I'd like to know how you think (or know) it is that Facebook produces the "people you might like" or "suggested friends" on each user's page. This is really an algorithm question, not a Facebook question, but social networking is probably the most visible and well understood example which is why I referenced this for for my question.
For me it is a curious question of efficiency. I understand how one might accomplish this for a single user; basically finding the users that are friends with the highest number of your current friends but not you. However, this does not strike me as very fast or efficient a process, and it must be done for around about a billion users.
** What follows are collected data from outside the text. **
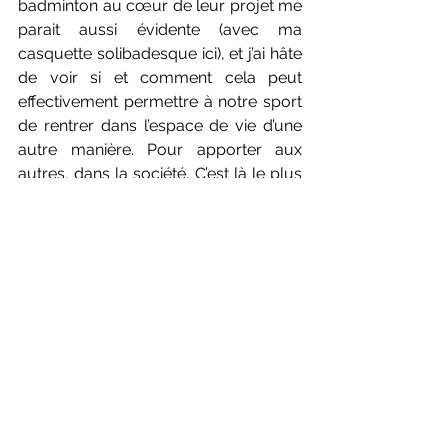
badminton au cœur de leur projet me 
parait aussi évidente (avec ma 
casquette solibadesque ici), et j’ai hâte 
de voir si et comment cela peut 
effectivement permettre à notre sport 
de rentrer dans l’espace de vie d’une 
autre manière. Pour apporter aux 
autres, dans la société. C’est là le plus 
grand challenge avec, bien sûr, la 
gestion de la pandémie et la chute des 
prises de licences.
Mon indécrottable optimisme me 
laisse penser que nous allons vers 
des jours meilleurs - à condition, 
encore une fois, que celles et ceux qui 
sont aujourd’hui battus (un bien grand 
mot), continuent d’œuvrer dans le 
sens de la cohésion, du partage, et de 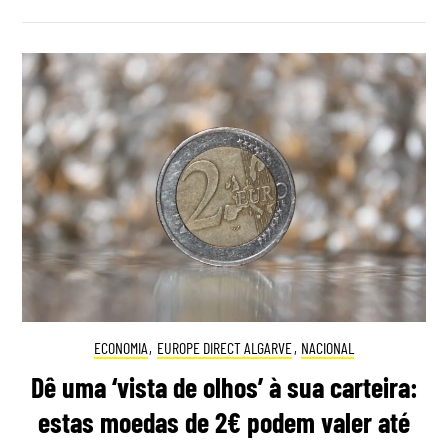
ECONOMIA
,
EUROPE DIRECT ALGARVE
,
NACIONAL
Dê uma ‘vista de olhos’ à sua carteira:
estas moedas de 2€ podem valer até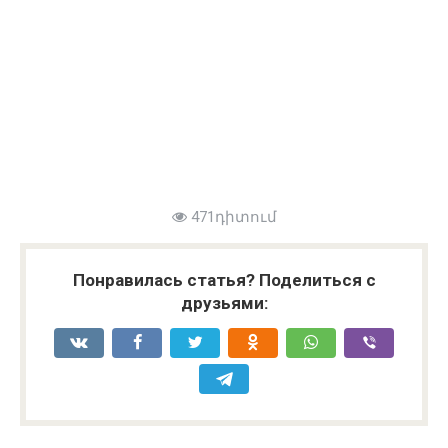
471դիտում
Понравилась статья? Поделиться с
друзьями: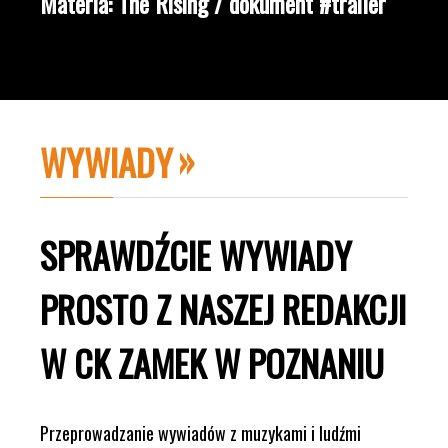
Materia: The Rising / dokument #trailer
WYWIADY
SPRAWDŹCIE WYWIADY
PROSTO Z NASZEJ REDAKCJI
W CK ZAMEK W POZNANIU
Przeprowadzanie wywiadów z muzykami i ludźmi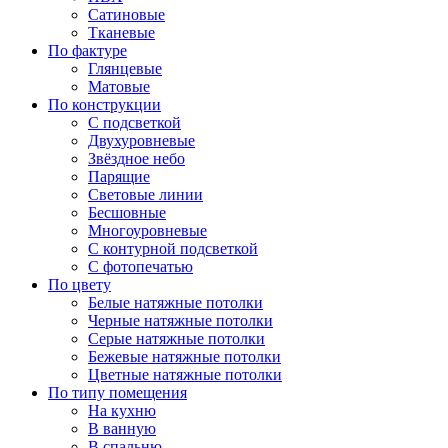
Сатиновые
Тканевые
По фактуре
Глянцевые
Матовые
По конструкции
С подсветкой
Двухуровневые
Звёздное небо
Парящие
Световые линии
Бесшовные
Многоуровневые
С контурной подсветкой
С фотопечатью
По цвету
Белые натяжные потолки
Черные натяжные потолки
Серые натяжные потолки
Бежевые натяжные потолки
Цветные натяжные потолки
По типу помещения
На кухню
В ванную
В спальню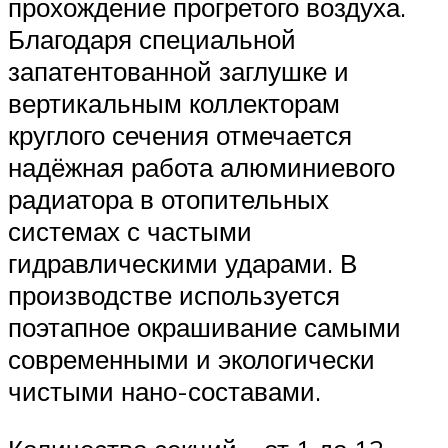
прохождение прогретого воздуха.
Благодаря специальной
запатентованной заглушке и
вертикальным коллекторам
круглого сечения отмечается
надёжная работа алюминиевого
радиатора в отопительных
системах с частыми
гидравлическими ударами. В
производстве используется
поэтапное окрашивание самыми
современными и экологически
чистыми нано-составами.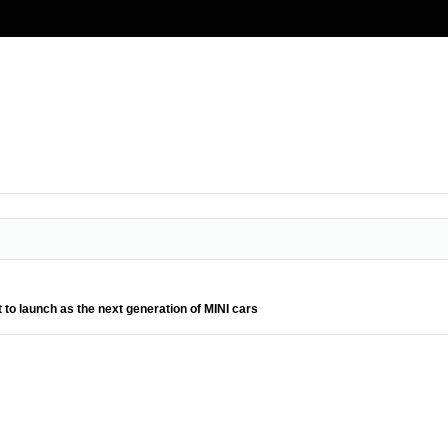
t to launch as the next generation of MINI cars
This leads me to believe that the process is run only on a user's login, but I still wonder what kind of algorithm is actually used to find these "suggested friends". What would be an efficient way of executing a "suggestion algorithm" like this on a large scale?
Related question on Quora: http://www.quora.com/How-does-Facebook-calculate-weight-for-edges-in-the-EdgeRank-formula
The actual formula used (for Top News for example) is somewhat meaningless without knowing how each component is calculated, but it was discussed by Facebook at F8 2010 and covered by Techcrunch here: http://techcrunch.com/2010/04/22/facebook-edgerank/
This solution might sounds like breaking a butterfly upon a wheel but it could be interesting to procede this way.
I guess Facebook could do it in a similar way Netflix know the movies you Will like. Cf the answer of this post Algorithm to complete a corrupted matrix of data
If you log in they can reduce the matrix to a very small one, and it would be like solving the netflix problem with much more complete datas and a much smaller matrix.